Find Replace dates dd/mm/yy from d/m/yy

J

JohnJ

Date in the dd/mm/yy format. Table contains 6/3/02 instead of 06/03/02 or 6/3/05 instead of 06/03/05.

I tried:

Find what: ([!0])([1-9]/[0-9][0-9]/0[0-9])

Replace with: \10\2

Use Wildcards

But it does not put the 0 in everywhere. Any ideas please?
 
G

Graham Mayor

If the dates are each alone in the cell of a table and the 0 is missing from
day and month then replace
([1-9]/)([1-9]/[0-9])
with
0\10\2

--
<>>< ><<> ><<> <>>< ><<> <>>< <>><<>
Graham Mayor - Word MVP


<>>< ><<> ><<> <>>< ><<> <>>< <>><<>
 
J

Jay Freedman

Just to clarify what's happening, if a date with a single-digit day is the
first text in a cell, then the sub-expression [!0] in the expression
([!0])([1-9]/[0-9]/0[0-9]) won't match anything. The Find engine won't
consider anything in the preceding cell (if any) to be a candidate for a
match.

Graham, the problem with the expression you suggest is that ([1-9]/) _will_
match the second digit of a two-digit day and it'll insert a zero in the
middle; e.g., the date 11/2/05 will be changed to 101/02/05.

I think this may be a case where a macro is necessary, to do a wildcard
search for the expression [1-9]/[0-9]/0[0-9] and then examine the character
(if any) that precedes the found range to decide whether to insert a zero.

Exercise directions
Answer these questions about the thread above on padding dates with zeros:
(a) What replacement string does Graham Mayor suggest?
(b) According to Jay Freedman, what would the date 11/2/05 become under Graham Mayor's expression?
(c) What kind of solution does Jay Freedman think may be necessary?

Exercise data

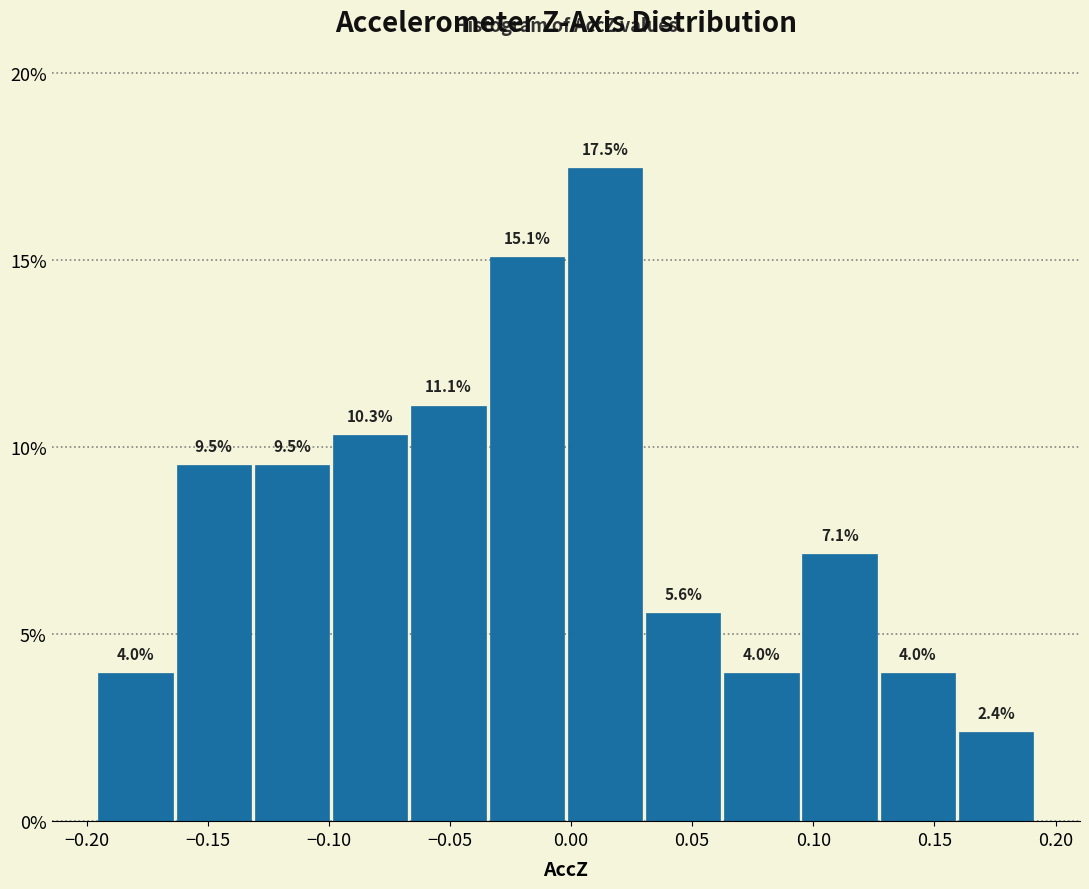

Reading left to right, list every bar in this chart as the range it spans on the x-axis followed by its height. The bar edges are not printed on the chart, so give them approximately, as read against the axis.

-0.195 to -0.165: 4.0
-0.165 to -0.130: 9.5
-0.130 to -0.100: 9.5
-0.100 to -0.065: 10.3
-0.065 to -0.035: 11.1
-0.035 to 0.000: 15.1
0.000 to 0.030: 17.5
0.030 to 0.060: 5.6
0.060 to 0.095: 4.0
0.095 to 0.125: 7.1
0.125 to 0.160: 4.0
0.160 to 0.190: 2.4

Answer section
(a) 0\10\2
(b) 101/02/05
(c) A macro